SOURCE EXTRACT START
Report bugs here (requires creating an free account): https://sourceforge.net/p/freelcs/tickets/
When you have logged in navigate to the link above and click the "Create Ticket" - button on the left. When you create a ticket, the developer gets the bugreport in email.

Run FreeLCS programs so that possible error messages can be seen

LoudnessCorrection.py

LoudnessCorrection.py is the program that is responsible for processing the files that appear in the HotFolder. Normally LoudnessCorrection.py runs in the background and has no way to display error messages to the user. The program can however be manually started in the Terminal.

Open the Terminal and stop all FreeLCS programs with the command (asks for root password): sudo systemctl stop freelcs

Now there are two ways to run LoudnessCorrection.py, the first one discards all settings user defined in the installer and runs with default settings. When you run the program in this mode you need to add the full path to the target directory at the end of the command. The target directory is the directory which has Hotfolder "LoudnessCorrection" inside it. Note that running the program like this the language defaults to english meaning the program expects the HotFolder name to be "LoudnessCorrection".

Run the program with default settings: /usr/bin/LoudnessCorrection.py /mountpoint/

Note that when running in this mode the program outputs a lot of text, it tells all the time what it is doing.

The second way to run LoudnessCorrection.py is to use the settings that user defined in the installer. The settings are stored in file /etc/Loudness_Correction_Settings.pickle

Run the program with user defined settings: /usr/bin/LoudnessCorrection.py -configfile /etc/Loudness_Correction_Settings.pickle

When running in this mode there will be no output unless the program crashes.

HeartBeat_Checker.py

If you have not already done so open the Terminal and stop all FreeLCS programs (asks for root password): sudo systemctl stop freelcs
Run HeartBeat_Checker manually in Terminal: /usr/bin/HeartBeat_Checker.py -configfile /etc/Loudness_Correction_Settings.pickle

HeartBeat_Checker does not display anything unless it crashes.

Installer.py

Open Terminal and navigate to the directory where installer.py is located.
Make installer executable with this command: chmod 755 installer.py
Run installer with command: ./installer.py

Installer only displays something if it crashes.
SOURCE EXTRACT END
WHAT TO WORK ON:
1/ According to the FreeLCS troubleshooting text, in which file are the settings that the user defined in the installer stored?
2/ Write the next part of the FreeLCS troubleshooting text, beginning after its final sentence.
The records come from a source other than the FreeLCS troubleshooting text.
STORED DATA START
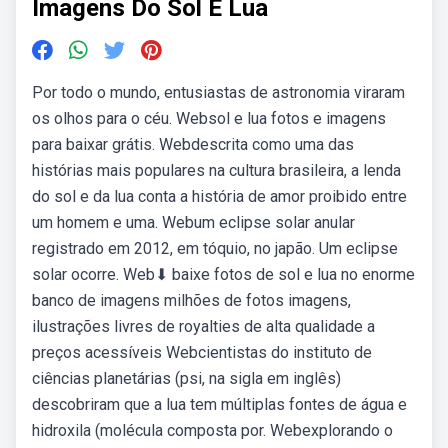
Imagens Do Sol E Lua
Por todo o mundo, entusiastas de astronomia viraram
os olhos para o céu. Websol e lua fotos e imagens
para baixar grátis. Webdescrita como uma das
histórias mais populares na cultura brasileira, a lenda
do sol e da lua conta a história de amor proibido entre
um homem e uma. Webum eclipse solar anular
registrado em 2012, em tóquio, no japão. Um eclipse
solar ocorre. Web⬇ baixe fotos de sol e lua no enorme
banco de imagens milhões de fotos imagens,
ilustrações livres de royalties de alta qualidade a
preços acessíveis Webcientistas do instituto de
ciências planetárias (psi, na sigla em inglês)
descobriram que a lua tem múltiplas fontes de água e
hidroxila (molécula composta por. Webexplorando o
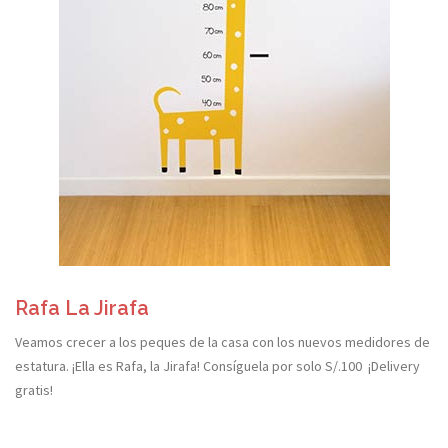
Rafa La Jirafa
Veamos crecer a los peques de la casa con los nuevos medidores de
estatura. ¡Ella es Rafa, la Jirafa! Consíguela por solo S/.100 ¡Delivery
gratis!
STORED DATA END
ANSWERS FOR EACH ITEM:
1/ /etc/Loudness_Correction_Settings.pickle

2/
Typical Python error message

If a program crashes then the Python3 interpreter displays an error message telling what went wrong. A typical Python error message looks like this:

If you get a message like this please copy it to the bug report. This message is valuable since it tells the developer exactly on which line of the program code the error happened.

To copy text from the Terminal first select the text to be copied and then copy it with the keyboard command: shift + ctrl + c

Paste the text to the bug report.

FreeLCS development

FreeLCS development happens on Github ( https://github.com/mhartzel/freelcs). All new versions of software are uploaded there before official release. Unreleased versions are untested so it is recommended that normal users do not use these versions on their production servers. The reason for this is that when new program code is added and old is modified it is possible that new bugs creep in.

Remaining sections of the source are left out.